WWF CALLS FOR EXPERT ANALYSIS OF 'TOXIC SHIP' FOOTAGE

WWF CALLS FOR EXPERT ANALYSIS OF 'TOXIC SHIP' FOOTAGE

WWF CALLS FOR EXPERT ANALYSIS OF 'TOXIC SHIP' FOOTAGE

(ANSA) - Rome, November 2 - The World Wide Fund for Nature (WWF) on Monday urged the government to take another look at a shipwreck originally thought to contain toxic waste but now claimed to be a World War I passenger vessel.

An open letter by WWF Italia President Stefano Leoni highlighted discrepancies in an investigation into the wreck, which has been at the centre of a media storm for weeks after a mafia turncoat alleged it had been sunk deliberately to conceal radioactive waste.

Leoni's letter implied that Environment Minister Stefania Prestigiacomo's announcement last week that the wreck was actually a passenger vessel was based on footage of the wrong ship.

Investigators discovered the boat 12 miles off the Cosenza coastline in early September, reportedly deducing the location from an account by turncoat Francesco Fonti, who claimed to have helped sink the vessel 17 years ago.

The former member of the 'Ndrangheta mafia said the vessel, a Russian ship named the Cunsky, had been sunk in order to conceal radioactive waste.

A robot sent down by regional authorities to investigate the vessel shortly after it was discovered could not make out the name of the boat but reportedly sent back images of containers still on board.

However, images captured by an environment ministry probe in late October concluded there were no containers on board.

Leoni suggested this was because the cameras had been sent down at locations 3.5 miles apart, as revealed by the different coordinates provided by investigators.

He said an expert analysis of the footage would be the only way to ''clear up every doubt and fully confirm the truth about the identity and content of the ship ''.

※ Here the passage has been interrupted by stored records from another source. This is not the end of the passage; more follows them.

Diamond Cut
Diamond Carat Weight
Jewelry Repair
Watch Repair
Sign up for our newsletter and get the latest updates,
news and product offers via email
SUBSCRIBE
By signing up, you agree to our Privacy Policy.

Prestigiacomo and Grasso announced the wreck was a passenger vessel called the Catania on Thursday.

They also confirmed that extensive testing of waters and sediment around the vessel had revealed no signs of radioactive pollution.

The allegations by Fonti, who was questioned by prosecutors last week, first appeared in a 2005 witness statement as part of a separate investigation.

The turncoat also claimed he had been personally involved in the sinking of two other ships and said he knew of at least 30 more vessels sunk by the mafia in Italian waters in order to dispose of toxic waste.

The Catania passenger ship, which belonged to a Genoese shipping company, was built in Palermo in 1906.

It was sunk by a German submarine off the coast of Cosenza on March 16, 1917, on a journey from Bombay (now Mumbai) back to Naples.